La segunda sin embargo la he elegido porque me gusta lo que transmite. Es una foto de ritmo que además muestra unos pies de personas, que no sabemos cuales son, gente que pasa desapercibida pero que está ahí. Además también llama la canción el contraste del rojo con el blanco de los zapatos y pantalones.
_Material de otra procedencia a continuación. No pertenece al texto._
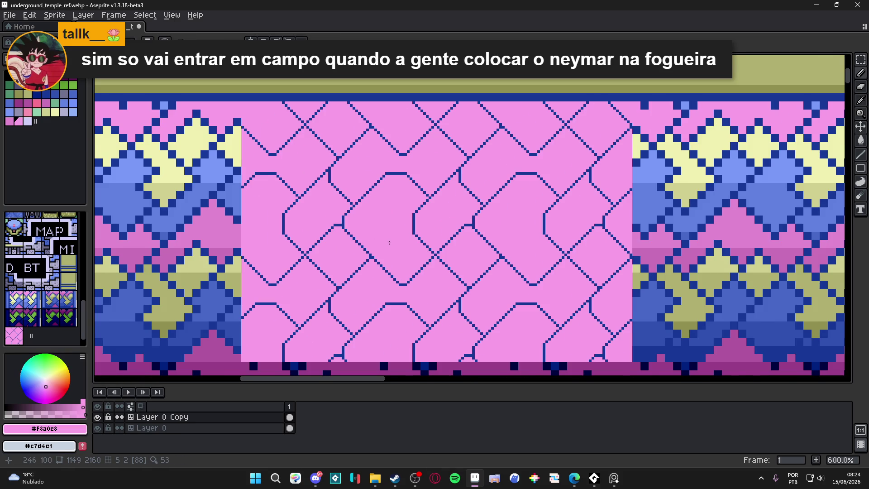
scroll(400, 237, "down", 2)
scroll(406, 242, "down", 1)
scroll(406, 237, "up", 3)
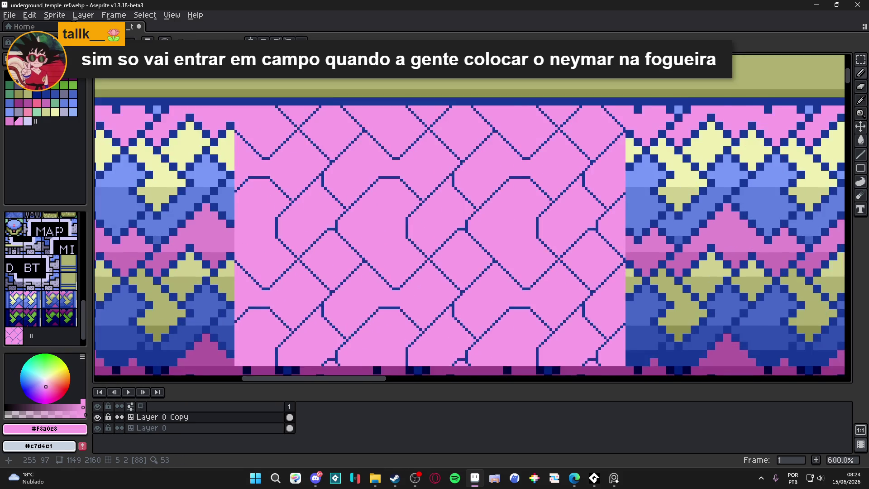
scroll(406, 237, "down", 3)
scroll(407, 237, "up", 1)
Además la semana pasada era la jornada de puertas abiertas en Medina Sidonia. Los alumnos de 2º de Bachillerato del IES San Juan de Dios tuvimos la oportunidad de vivir una nueva experiencia: ser monitores de alumnos de colegios de 4º,5º y 6º de primaria, además de varios alumnos de los institutos de la localidad. En total eran 10 niños por cada 2 monitores.
El jueves 4 era el primer día de esta jornada de puertas abiertas. Las cinco fotografías que muestro a continuación son de ese mismo día. Por suerte, los niños de los que me encargaba junto con un compañero no dieron mucho trabajo y pude realizar las fotografias.
Esta primera fotografía la hice porque me resultaba interesante hacer como que el sol es la luz eléctrica aunque no conseguí centrar más el sol en la farola porque había obstáculos que me lo impedían.
Esta otra fotografía la hice por el ritmo y el contraste de color de lo pared con el cielo tan claro.
La tercera fotografía sigue la regla de los tercios.
Esta otra tiene las sombras de la escalera y como el color no era lo importante me pareció más curiosa en blanco y negro.
Y esta última fotografía la hice porque no es muy común ver puertas de ese color. La hice de modo que siguiera la regla de los tercios pero luego me pareció mejor recortarla de esta manera porque ocupa un tercio de la fotografía.
Sinceramente, pensaba que la experiencia iba a ser peor (tanto por el tiempo pues daba lluvia como por los niños porque no tenían cara de muy buenos...) pero después a medida que pasó la mañana me di cuenta de que me equivocaba.
En mi grupo se comportaron más o menos bien. Había un chiquillo que parecía estar enfadado con el mundo y al principio no quería hacer fotografías porque no le había tocado con su amigo en el grupo pero al final hizo alguna.
Luego había una niña muy graciosa, la más pequeña del grupo, que hacía muchísimas fotos y cada vez que venía a enseñarme si estaba bien y yo le decía que si empezaba a gritar y decir cosas como: Ole, ole, ole! Que arte tengo. Es que yo lo valgo...etc
Lo que más me ha gustado ha sido que nos pidieran ayuda para realizar las fotografías o nos preguntaran como quedaba mejor, era como si nosotros fuéramos los maestros. Al terminar el día regresamos al instituto y los profesores de los colegios nos preguntaron que si se nos habían quitado las ganas de ser maestras/os.
A pesar de haber sido una mañana agotadora con un poco de estrés por si se nos perdía un alumno fue una buena experiencia que no dudaría en repetir, sobre todo porque ahora me saludan por la calle.